Industria: le criticità aumentano e intorno all’ex Ilva è il deserto

19 Mag 2022

di Silvano Trevisani

Le vicende internazionali che stanno interessando massicciamente ormai da oltre due anni il nostro Paese stanno creando una preoccupante crisi economica, che forse sta facendo passare in secondo piano vicende pure fondamentali, seppure sembrino ristrette al nostro territorio.

Stiamo parlando dello stabilimento siderurgico, alla cui attività si annette un interesse produttivo crescente, finora solo gridato, proprio a causa della guerra, ma nell’insieme di tutta l’area industriale, cui si aggiunga la situazione di Leonardo che, nonostante i diversi proclami, vede diventare sempre più complicata la propria situazione.
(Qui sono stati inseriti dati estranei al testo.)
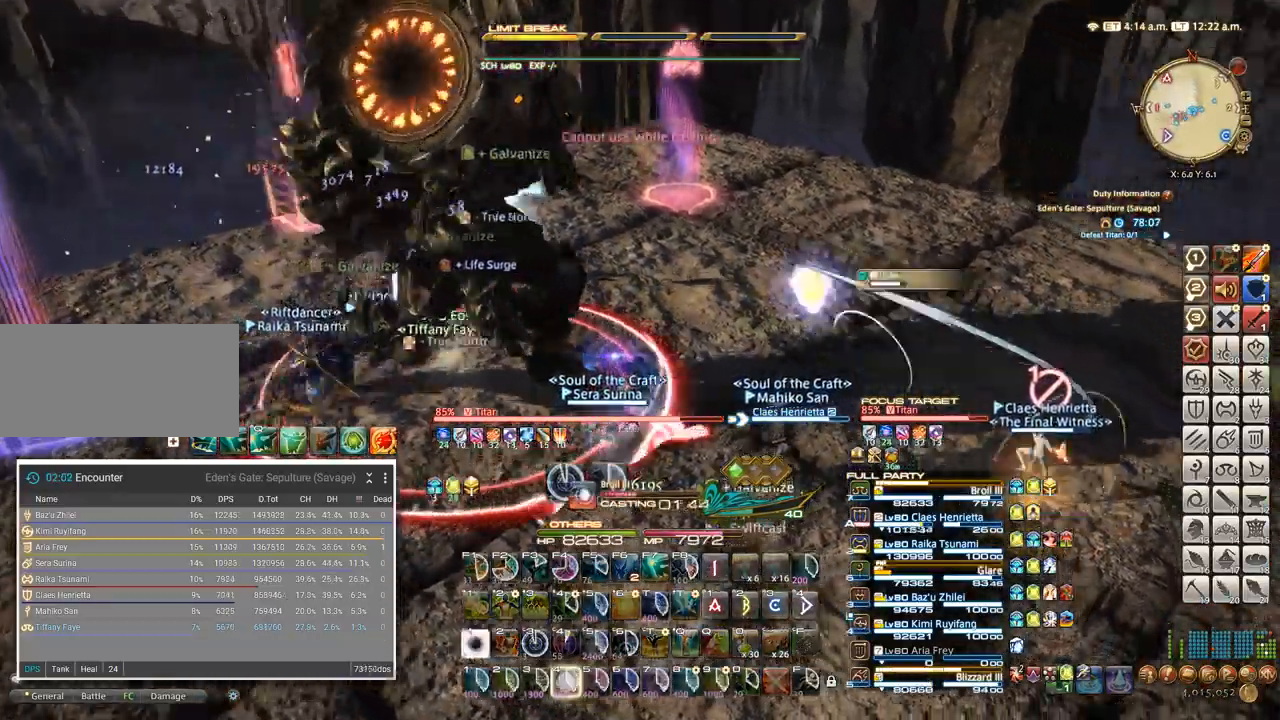
{"keys": ["4"], "events": [[17, "4", "down"], [84, "4", "up"], [167, "4", "down"], [250, "4", "up"], [317, "4", "down"], [400, "4", "up"], [467, "4", "down"]]}
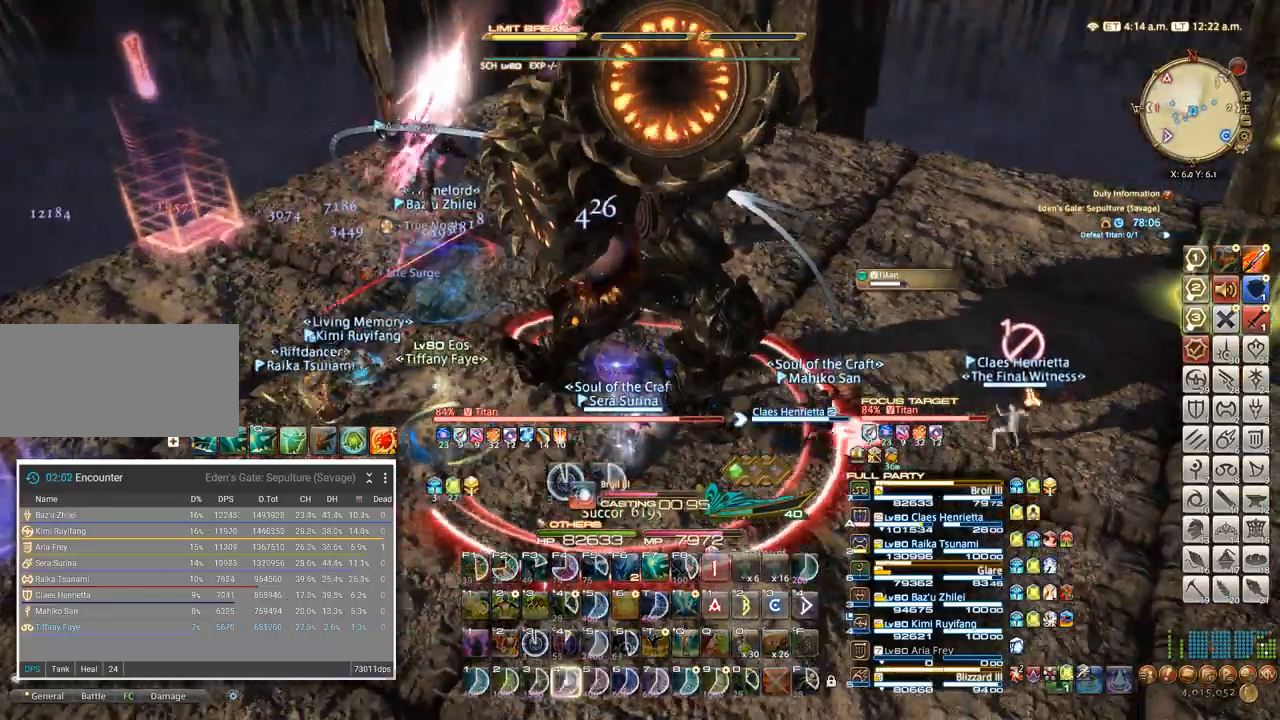
{"keys": ["4"], "events": [[34, "4", "up"], [117, "4", "down"], [217, "4", "up"], [250, "4", "down"], [367, "4", "up"], [434, "4", "down"]]}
Ieri sull’ex Ilva si è svolto un incontro in prefettura, coordinato dal prefetto Martino, cui hanno partecipato, coi sindacati, il viceministro per lo Sviluppo, Alessandra Todde e il senatore Mario Turco, cui sono stati rappresentati i gravi problemi dell’azienda e che hanno assunto l’impegno di riportare la questione all’attenzione del governo. Ma la situazione sembra molto nebulosa nel nostro sistema industriale. Ne abbiamo parlato con Pietro Cantoro, segretario della Fim che si occupa degli appalti.

Cosa sta succedendo? Acciaierie d’Italia naviga a vista, mentre la giustizia continua a bacchettarla in molti modi: non paga le ditte dell’appalto e la Peyrani Sud interrompe il contratto, di fatto togliendo lavoro a un centinaio di dipendenti. Alla Leonardo, sembra in atto uno stillicidio, ultimi i licenziamenti preannunciati dalla Axist. Ma sembra che il territorio non ne abbi sufficiente contezza.
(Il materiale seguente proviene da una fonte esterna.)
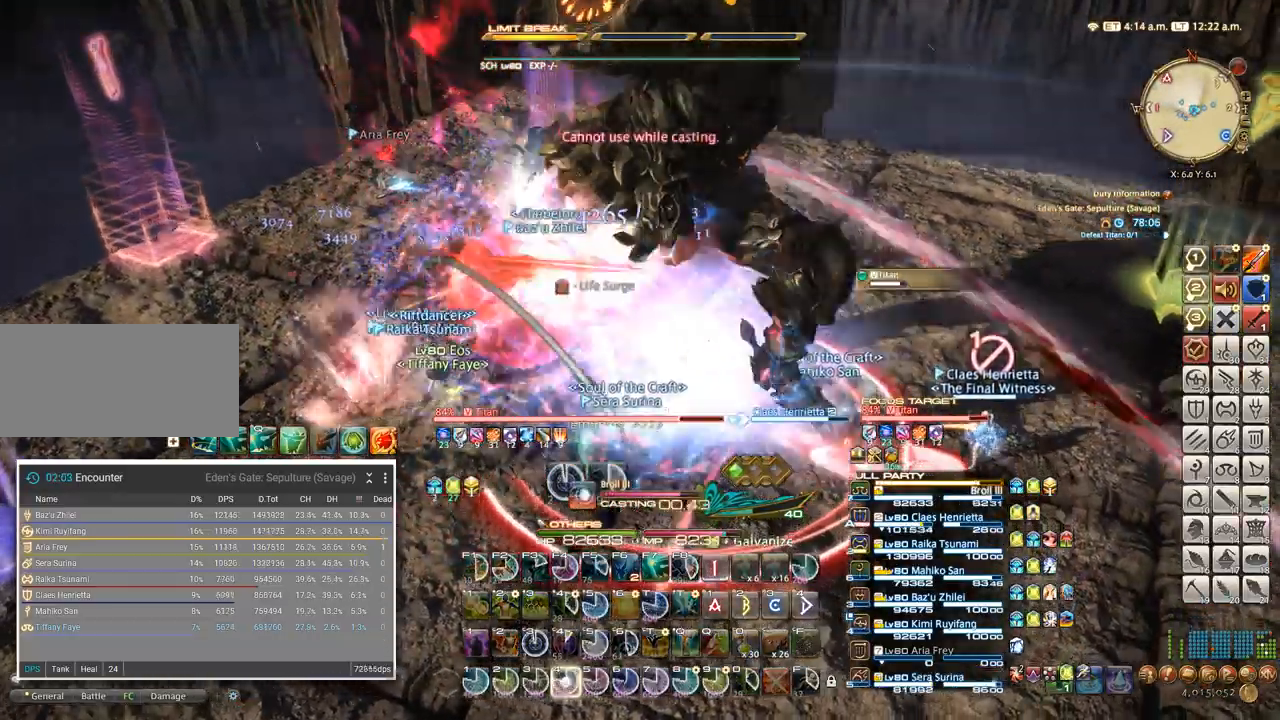
{"keys": ["a"], "events": [[17, "4", "up"], [417, "a", "down"], [450, "w", "down"], [500, "w", "up"]]}
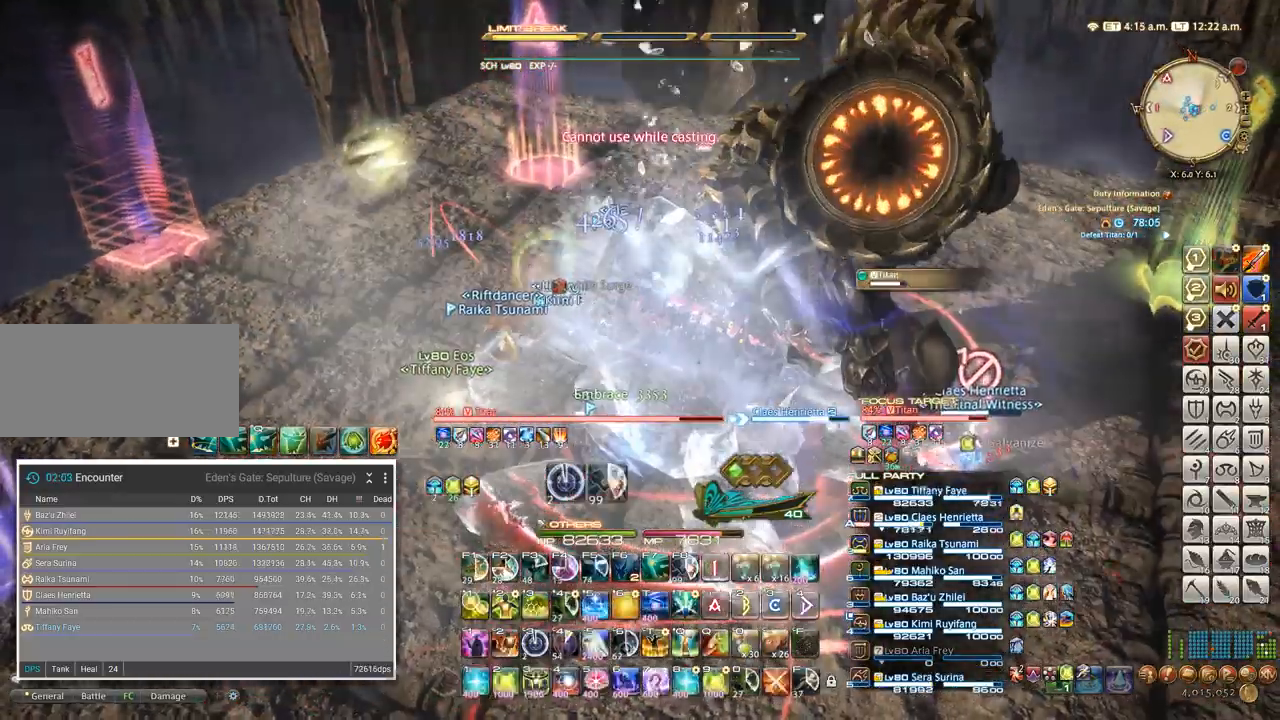
{"keys": ["a"]}
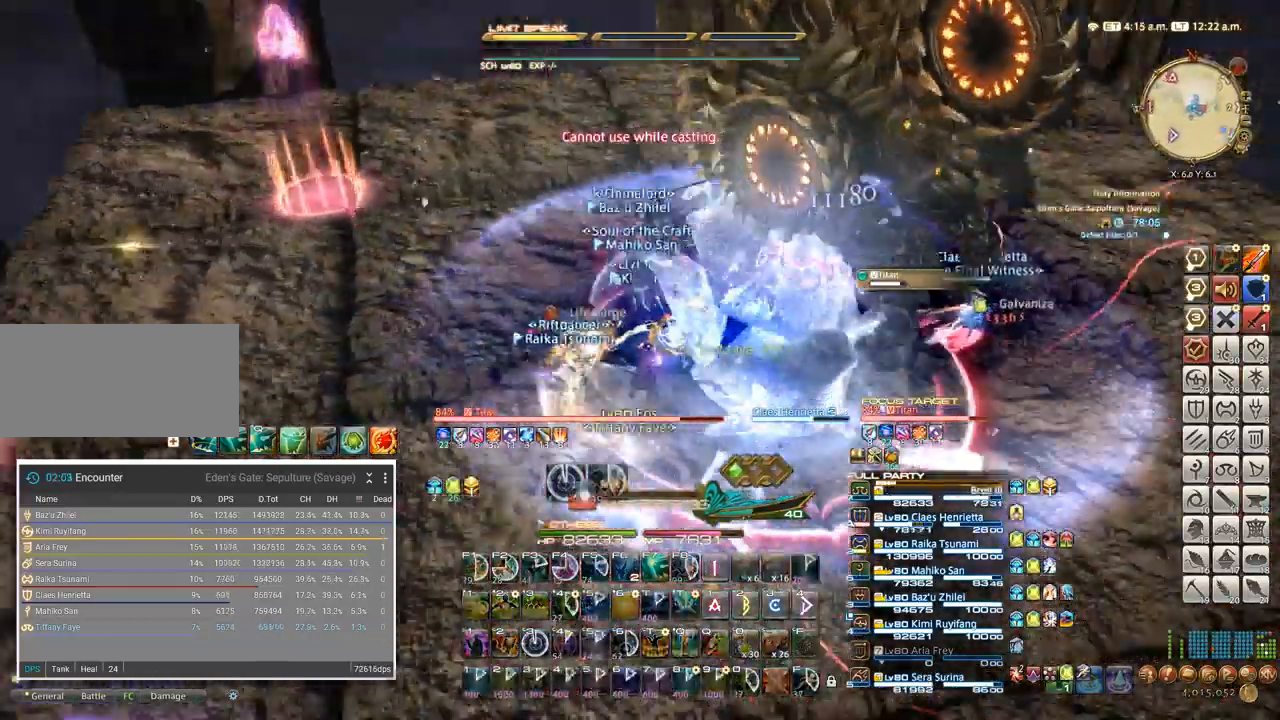
{"keys": ["a"], "events": [[67, "a", "up"], [134, "a", "down"], [234, "5", "down"], [317, "5", "up"]]}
Sembra non aversene adeguata contezza, perché la madre di tutta la committenza, cioè Acciaierie d’Italia, sembra aver consolidato uno stato di vegetazione assoluta, in cui appare scontato e normale tutto quello che scontato e normale non è, come gli scaduti dei pagamenti degli stipendi, o i pagamenti delle attività prestate e fornite, con tutti i problemi che ne susseguono a cascata. Purtroppo negli anni si è consolidata una certa “normalità” nell’anomalia. Ma è chiaro che questa situazione si scarica sulle famiglie con tutti i disagi che sono facilmente comprensibili. Ed è per questo che la nostra mobilitazione continua.

La rottura dei rapporti ta Peyrani Sud e Acciaierie d’Italia quanti posti mette a rischio?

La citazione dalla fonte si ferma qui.